## [ABOUT THIS EXERCISE]
Write out each line of the listing as it stands, without the images.

## [DATA IN THIS EXERCISE]
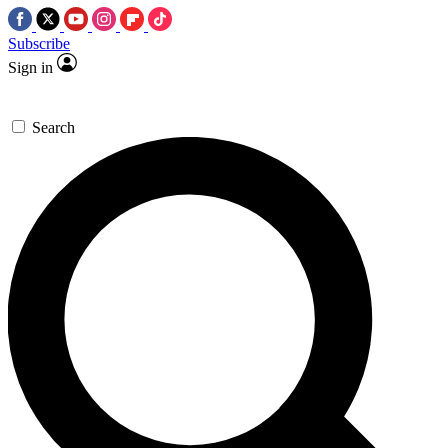
Subscribe
Sign in
Search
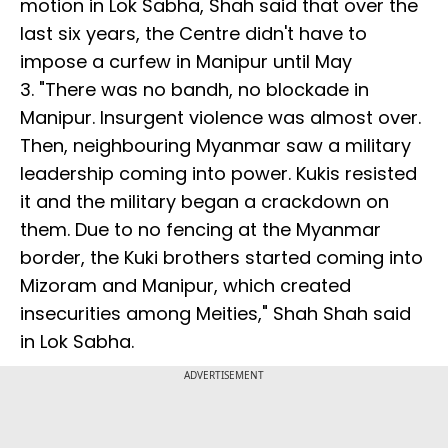
motion in Lok Sabha, Shah said that over the
last six years, the Centre didn't have to
impose a curfew in Manipur until May
3. "There was no bandh, no blockade in
Manipur. Insurgent violence was almost over.
Then, neighbouring Myanmar saw a military
leadership coming into power. Kukis resisted
it and the military began a crackdown on
them. Due to no fencing at the Myanmar
border, the Kuki brothers started coming into
Mizoram and Manipur, which created
insecurities among Meities," Shah Shah said
in Lok Sabha.
ADVERTISEMENT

## [ANSWER SECTION]
Subscribe
Sign in
Search
motion in Lok Sabha, Shah said that over the
last six years, the Centre didn't have to
impose a curfew in Manipur until May
3. "There was no bandh, no blockade in
Manipur. Insurgent violence was almost over.
Then, neighbouring Myanmar saw a military
leadership coming into power. Kukis resisted
it and the military began a crackdown on
them. Due to no fencing at the Myanmar
border, the Kuki brothers started coming into
Mizoram and Manipur, which created
insecurities among Meities," Shah Shah said
in Lok Sabha.
ADVERTISEMENT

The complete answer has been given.